Instructor: Adrian Vladu

Time and place: Thursdays, 12:45-3:45 pm, Sophie Germain building, room 1002

Prerequisites

Linear algebra, basic algorithms, basic notions in probability. The class will move fairly quickly, so some mathematical maturity is required.

Course description

This course will cover a series of ideas and techniques at the boundary between combinatorial and continuous optimization. In particular we will focus on graph algorithms, interpreted through the prism of continuous methods.

The final grade will be based on a final exam and a research-oriented project, chosen with the help of the instructor.

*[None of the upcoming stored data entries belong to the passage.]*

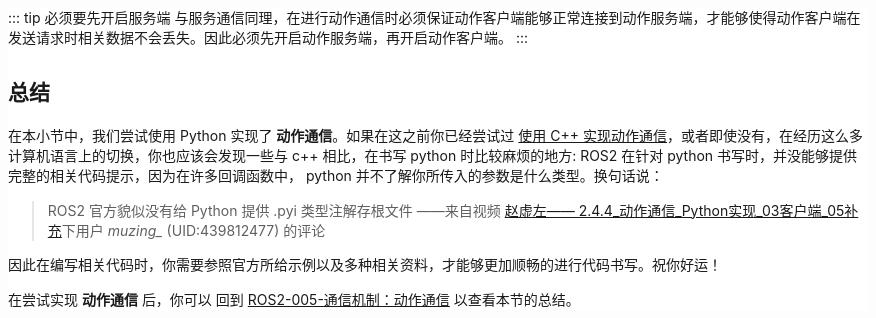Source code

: ::: tip 必须要先开启服务端
与服务通信同理，在进行动作通信时必须保证动作客户端能够正常连接到动作服务端，才能够使得动作客户端在发送请求时相关数据不会丢失。因此必须先开启动作服务端，再开启动作客户端。
:::

## 总结

在本小节中，我们尝试使用 Python 实现了 **动作通信**。如果在这之前你已经尝试过 [使用 C++ 实现动作通信](./2024_10_16.md)，或者即使没有，在经历这么多计算机语言上的切换，你也应该会发现一些与 c++ 相比，在书写 python 时比较麻烦的地方:
ROS2 在针对 python 书写时，并没能够提供完整的相关代码提示，因为在许多回调函数中， python 并不了解你所传入的参数是什么类型。换句话说：

> ROS2 官方貌似没有给 Python 提供 .pyi 类型注解存根文件 ——来自视频 [赵虚左—— 2.4.4_动作通信_Python实现_03客户端_05补充](https://www.bilibili.com/video/BV1tt4y1w75i)下用户 *muzing_* (UID:439812477) 的评论

因此在编写相关代码时，你需要参照官方所给示例以及多种相关资料，才能够更加顺畅的进行代码书写。祝你好运！

在尝试实现 **动作通信** 后，你可以 回到 [ROS2-005-通信机制：动作通信](./2024_10_15.md#总结) 以查看本节的总结。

Light homework will be assigned. While this will not count towards your final grade, solving it will help you guarantee a good grade on the final exam (which will take place on December 1, 12:45pm, room 1002).

Schedule

15/09 Basics of optimization. Learning with experts. Algorithmic applications (Plotkin-Shmoys-Tardos, oblivious routings) Hw1 on Overleaf
22/09 J-trees, dynamic minimum spanning tree. Fast graph cut approximators using J-trees.
29/09 Iterative methods for solving linear systems. Preconditioning.
06/10 No lecture
13/10 Laplacian matrices and linear systems. Equivalence to electrical flows. Hw2 on Overleaf
20/10 Matrix Chernoff and spectral sparsification. Augmented tree preconditioners. Hw3 on Overleaf
27/10 Algorithmic graph theory using electrical flows. Interior point methods. Hw3 extra exercise on Overleaf
03/11 Interior point methods (continued).
10/11 Wrap-up, open problems.
01/12 In-class exam.

Projects

The final project can take several forms:

  1. Making a theoretical contribution, such as solving an open problem, or bringing a new perspective on an existing theoretical question.
  2. Writing a short survey, based on a few papers, that covers a topic that is related to the course material.
  3. Implementing one of the algorithms presented in the class and evaluating its performance in practical scenarios.